### [Directions]
The answer must repeat each line of the material exactly.

### [Exercise input]
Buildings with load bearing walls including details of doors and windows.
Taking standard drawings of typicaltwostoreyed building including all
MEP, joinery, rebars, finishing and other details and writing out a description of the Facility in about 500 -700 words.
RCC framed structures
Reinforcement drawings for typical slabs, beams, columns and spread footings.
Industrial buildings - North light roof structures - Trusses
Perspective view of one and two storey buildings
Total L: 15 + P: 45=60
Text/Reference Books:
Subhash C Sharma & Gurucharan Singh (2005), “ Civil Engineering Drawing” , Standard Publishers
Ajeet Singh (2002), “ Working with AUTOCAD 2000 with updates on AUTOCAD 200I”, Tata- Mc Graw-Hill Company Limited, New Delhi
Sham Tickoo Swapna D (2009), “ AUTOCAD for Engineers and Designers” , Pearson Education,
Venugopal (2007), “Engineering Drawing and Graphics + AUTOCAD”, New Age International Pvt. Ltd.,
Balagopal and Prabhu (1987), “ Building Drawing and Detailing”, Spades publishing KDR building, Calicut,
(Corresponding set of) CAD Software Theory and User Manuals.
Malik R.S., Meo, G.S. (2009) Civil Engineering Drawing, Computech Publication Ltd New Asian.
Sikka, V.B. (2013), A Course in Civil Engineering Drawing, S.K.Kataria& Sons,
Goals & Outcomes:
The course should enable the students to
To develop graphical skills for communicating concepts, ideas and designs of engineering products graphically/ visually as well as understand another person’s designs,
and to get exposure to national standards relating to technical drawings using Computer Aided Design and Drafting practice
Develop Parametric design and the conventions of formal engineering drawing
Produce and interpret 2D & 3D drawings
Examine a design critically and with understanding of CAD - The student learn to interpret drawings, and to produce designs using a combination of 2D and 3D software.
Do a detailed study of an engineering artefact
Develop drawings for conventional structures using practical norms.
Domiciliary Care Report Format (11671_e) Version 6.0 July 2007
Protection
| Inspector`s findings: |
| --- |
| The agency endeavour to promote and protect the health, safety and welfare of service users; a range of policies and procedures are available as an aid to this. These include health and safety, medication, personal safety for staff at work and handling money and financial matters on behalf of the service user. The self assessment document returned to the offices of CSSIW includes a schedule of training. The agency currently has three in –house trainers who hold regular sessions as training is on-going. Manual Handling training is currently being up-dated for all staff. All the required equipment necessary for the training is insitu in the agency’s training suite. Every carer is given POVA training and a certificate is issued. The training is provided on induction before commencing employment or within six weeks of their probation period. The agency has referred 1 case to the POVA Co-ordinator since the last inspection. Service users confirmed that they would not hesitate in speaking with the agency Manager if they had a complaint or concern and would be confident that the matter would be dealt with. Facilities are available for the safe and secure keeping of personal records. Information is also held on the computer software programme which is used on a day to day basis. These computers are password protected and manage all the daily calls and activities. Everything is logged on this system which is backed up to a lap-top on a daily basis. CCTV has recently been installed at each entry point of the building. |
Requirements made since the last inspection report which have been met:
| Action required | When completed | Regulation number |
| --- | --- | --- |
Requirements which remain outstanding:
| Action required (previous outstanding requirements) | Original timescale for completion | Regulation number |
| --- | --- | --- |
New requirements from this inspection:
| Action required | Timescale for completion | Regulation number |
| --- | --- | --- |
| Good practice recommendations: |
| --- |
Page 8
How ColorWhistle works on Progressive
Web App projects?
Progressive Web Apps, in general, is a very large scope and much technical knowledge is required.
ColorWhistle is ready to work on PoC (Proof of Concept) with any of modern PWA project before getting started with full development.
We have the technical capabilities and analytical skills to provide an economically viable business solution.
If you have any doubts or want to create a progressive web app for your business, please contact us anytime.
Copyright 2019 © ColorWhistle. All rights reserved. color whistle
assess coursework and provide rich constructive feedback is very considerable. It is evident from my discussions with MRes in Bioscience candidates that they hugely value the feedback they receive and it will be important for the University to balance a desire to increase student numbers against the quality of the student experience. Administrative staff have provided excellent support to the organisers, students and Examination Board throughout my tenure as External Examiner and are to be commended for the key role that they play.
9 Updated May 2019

### [Task solution]
Buildings with load bearing walls including details of doors and windows.
Taking standard drawings of typicaltwostoreyed building including all
MEP, joinery, rebars, finishing and other details and writing out a description of the Facility in about 500 -700 words.
RCC framed structures
Reinforcement drawings for typical slabs, beams, columns and spread footings.
Industrial buildings - North light roof structures - Trusses
Perspective view of one and two storey buildings
Total L: 15 + P: 45=60
Text/Reference Books:
Subhash C Sharma & Gurucharan Singh (2005), “ Civil Engineering Drawing” , Standard Publishers
Ajeet Singh (2002), “ Working with AUTOCAD 2000 with updates on AUTOCAD 200I”, Tata- Mc Graw-Hill Company Limited, New Delhi
Sham Tickoo Swapna D (2009), “ AUTOCAD for Engineers and Designers” , Pearson Education,
Venugopal (2007), “Engineering Drawing and Graphics + AUTOCAD”, New Age International Pvt. Ltd.,
Balagopal and Prabhu (1987), “ Building Drawing and Detailing”, Spades publishing KDR building, Calicut,
(Corresponding set of) CAD Software Theory and User Manuals.
Malik R.S., Meo, G.S. (2009) Civil Engineering Drawing, Computech Publication Ltd New Asian.
Sikka, V.B. (2013), A Course in Civil Engineering Drawing, S.K.Kataria& Sons,
Goals & Outcomes:
The course should enable the students to
To develop graphical skills for communicating concepts, ideas and designs of engineering products graphically/ visually as well as understand another person’s designs,
and to get exposure to national standards relating to technical drawings using Computer Aided Design and Drafting practice
Develop Parametric design and the conventions of formal engineering drawing
Produce and interpret 2D & 3D drawings
Examine a design critically and with understanding of CAD - The student learn to interpret drawings, and to produce designs using a combination of 2D and 3D software.
Do a detailed study of an engineering artefact
Develop drawings for conventional structures using practical norms.
Domiciliary Care Report Format (11671_e) Version 6.0 July 2007
Protection
| Inspector`s findings: |
| --- |
| The agency endeavour to promote and protect the health, safety and welfare of service users; a range of policies and procedures are available as an aid to this. These include health and safety, medication, personal safety for staff at work and handling money and financial matters on behalf of the service user. The self assessment document returned to the offices of CSSIW includes a schedule of training. The agency currently has three in –house trainers who hold regular sessions as training is on-going. Manual Handling training is currently being up-dated for all staff. All the required equipment necessary for the training is insitu in the agency’s training suite. Every carer is given POVA training and a certificate is issued. The training is provided on induction before commencing employment or within six weeks of their probation period. The agency has referred 1 case to the POVA Co-ordinator since the last inspection. Service users confirmed that they would not hesitate in speaking with the agency Manager if they had a complaint or concern and would be confident that the matter would be dealt with. Facilities are available for the safe and secure keeping of personal records. Information is also held on the computer software programme which is used on a day to day basis. These computers are password protected and manage all the daily calls and activities. Everything is logged on this system which is backed up to a lap-top on a daily basis. CCTV has recently been installed at each entry point of the building. |
Requirements made since the last inspection report which have been met:
| Action required | When completed | Regulation number |
| --- | --- | --- |
Requirements which remain outstanding:
| Action required (previous outstanding requirements) | Original timescale for completion | Regulation number |
| --- | --- | --- |
New requirements from this inspection:
| Action required | Timescale for completion | Regulation number |
| --- | --- | --- |
| Good practice recommendations: |
| --- |
Page 8
How ColorWhistle works on Progressive
Web App projects?
Progressive Web Apps, in general, is a very large scope and much technical knowledge is required.
ColorWhistle is ready to work on PoC (Proof of Concept) with any of modern PWA project before getting started with full development.
We have the technical capabilities and analytical skills to provide an economically viable business solution.
If you have any doubts or want to create a progressive web app for your business, please contact us anytime.
Copyright 2019 © ColorWhistle. All rights reserved. color whistle
assess coursework and provide rich constructive feedback is very considerable. It is evident from my discussions with MRes in Bioscience candidates that they hugely value the feedback they receive and it will be important for the University to balance a desire to increase student numbers against the quality of the student experience. Administrative staff have provided excellent support to the organisers, students and Examination Board throughout my tenure as External Examiner and are to be commended for the key role that they play.
9 Updated May 2019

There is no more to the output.